Task Description
Both Gnome and KDE have a notion of both standards (http:, https:, ftp:) and desktop specific resources (e.g. floppy:, media:) that these environments refer to with URLs. Currently, applications not specifically written for either of these environments have no way to access the desktop specific resources.
Analysis
Existing solutions
Proposed Solution
See xdg-copy in the xdg-utils directory of the Portland CVS module.
See the LocalFile, UploadFile and RemoveTemporaryLocalFile methods in DAPI, part of the Portland CVS module.
xdg-vfs also follows the xdg-utils concept. It is a script which delegates to the desktop specific binaries xdg-vfs-gnome and xdg-vfs-kde. It provides a generic interface to VFS functions get, put, cp, mv, rm, mkdir, rmdir, info, setattrs, ls, openfildlg, savefildlg. It is not part of xdg-utils yet, but might become part of them in the future.
libxdg-vfs is a client library for the xdg-vfs executables. It runs xdg-vfs in shell-mode to execute commands in a 'session'. The backend process will be alive as long as the client doesn't close this session.
Download the sources of libxdg-vfs, the backends and a VFS-browser demo from Portland CVS module.
xdg-vfs in not actively developed at the moment, because a shared VFS or a FUSE approach might be preferred to solve this issue
Known Problems
Comments
(NorbertFrese) VFS aware filedialogs: I think the proposed solutions ('xdg-file-dialog' or 'xdg-vfs openfiledialog') just won't work because many applications need to customize filedialogs. In my opinion a VFS interface like xdg-vfs should be used by filedialogs rather than providing them. In this case we need a rich set of functions in the VFS-interface (ls, mkdir but maybe also paths to mime icons...).
Gtk-file-chooser, for instance, already has pluggable backends (GtkFileSystem), and - maybe - could also use a generic VFS interface.
(NorbertFrese) A C-library interface would definitely be better than scripts, but there is the problem of incompatible event-loops. While a shared event-loop ( QDevBlog, Common Main Loop ) won't happen soon, one possible solution is shown in Avahi. Avahi uses Eventloop Abstraction to integrate with different toolkits. See the file watch.h and read this message.

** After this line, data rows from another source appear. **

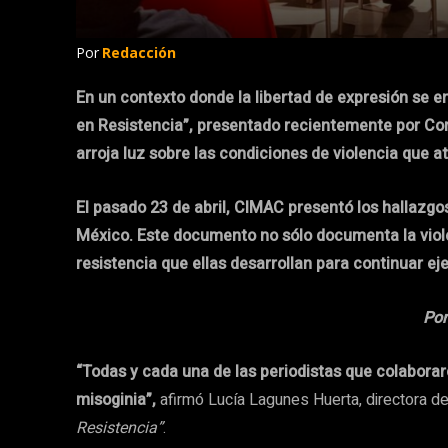
Por
Redacción
En un contexto donde la libertad de expresión se e
en Resistencia”, presentado recientemente por Co
arroja luz sobre las condiciones de violencia que a
El pasado 23 de abril, CIMAC presentó los hallazgo
México. Este documento no sólo documenta la violen
resistencia que ellas desarrollan para continuar eje
Por
“Todas y cada una de las periodistas que colaborar
misoginia”,
afirmó Lucía Lagunes Huerta, directora de
Resistencia”
.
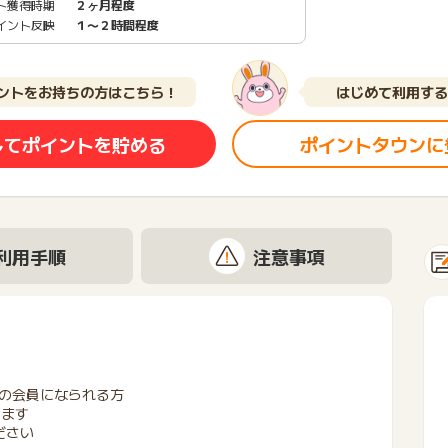
ト獲得時期
２ヶ月程度
イント反映
１〜２時間程度
ントをお持ちの方はこちら！
はじめて利用する
してポイントを貯める
ポイントタウンに
利用手順
注意事項
ービスの会員になられる方
ります
ださい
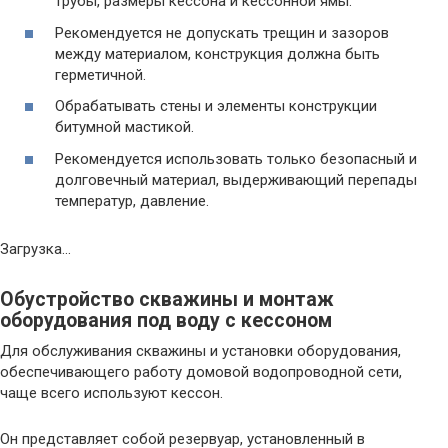
трубы, размеры кессона и кессонной ямы.
Рекомендуется не допускать трещин и зазоров
между материалом, конструкция должна быть
герметичной.
Обрабатывать стены и элементы конструкции
битумной мастикой.
Рекомендуется использовать только безопасный и
долговечный материал, выдерживающий перепады
температур, давление.
Загрузка…
Обустройство скважины и монтаж
оборудования под воду с кессоном
Для обслуживания скважины и установки оборудования,
обеспечивающего работу домовой водопроводной сети,
чаще всего используют кессон.
Он представляет собой резервуар, установленный в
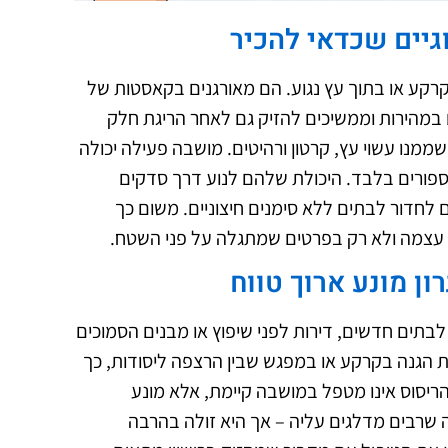
גיים שכדאי להכיר
קע או בתוך עץ נגוע. הם מאורגנים בקאסטות של
ם במהירות וממשיכים להזיק גם לאחר הריגת חלק
שממנו עשוי עץ, קרטון ורהיטים. מושבה פעילה יכולה
 ספורים בלבד. היכולת שלהם לנוע דרך סדקים
לחדור לבתים ללא סימנים חיצוניים. משום כך
עצמה ולא רק בפרטים שמתגלה על פני השטח.
ון מונע ארוך טווח
לבתים חדשים, דירות לפני שיפוץ או מבנים הסמוכים
ת הגנה בקרקע או במפגש שבין הרצפה ליסודות, כך
ריסוס אינו מטפל במושבה קיימת, אלא מונע
 שרבים מדלגים עליה – אך היא זולה בהרבה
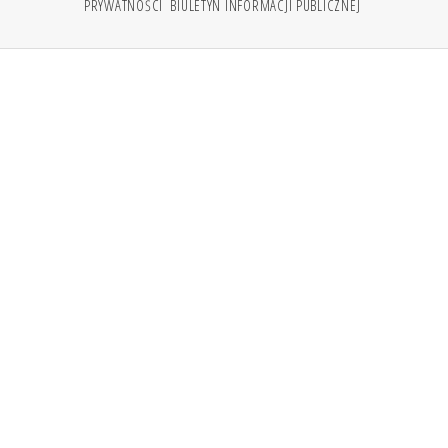
PRYWATNOŚCI
BIULETYN INFORMACJI PUBLICZNEJ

(NorbertFrese) For future desktops (KDE4) the problem of incompatible event loops seems to be solved. Qt >= 4.2 http://doc.trolltech.com/4.2/qt4-2-intro.html will have a configure option to use Glib main event loop. If Glib main event loop becomes standard for all toolkits and applications, this will open up the opportunity to write asynchronous desktop-adapter libraries (like DAPI and libxdg-vfs) in Glib style C, or even solve some of the portland issues by moving libraries (Network transparency is a good candidate) to a "common infrastructure layer".
Here is a message about the "adapter approach" versus the "infrastructure approach": http://lists.freedesktop.org/archives/portland/2006-January/000088.html.
(Where it's possible i would always prefer the "infrastructure approach", because it allowes a clear package dependency chain. An application which uses network-transparency will simply have a dependency to the common VFS library. With the adapter approach there is a problem with the package dependency chain. For instance Open-Office uses an adapter approach for Gnome/Gnome-VFS and KDE/KIO. Of course the adapter packages are not - can not be - in the dependencies of Open-Office. It just happened to me. You have to be an expert to know that such adapter packages exist.)
(BernhardFastenrath) Plan 9 file servers using v9fs would offer a network format and allow the Linux kernel to access these filesystems.
(WaldoBastian) Another approach to provide applications access to virtual file systems is to turn them into "real" filesystems with a filesystem in user space (FUSE) See also http://lists.freedesktop.org/archives/portland/2006-July/000660.html and http://rlove.org/log/2006070601
(NorbertFrese) libfusi provides a desktop interface for managing FUSE mounts. It's a FUSE-only approach, using existing fuse-modules like sshfs, curlftpfs, fusesmb and wdfs. GVFS, the successor of Gnome-VFS, follows a hybrid approach of a URI based network transparency library with a FUSE bridge for legacy applications which don't link GVFS directly.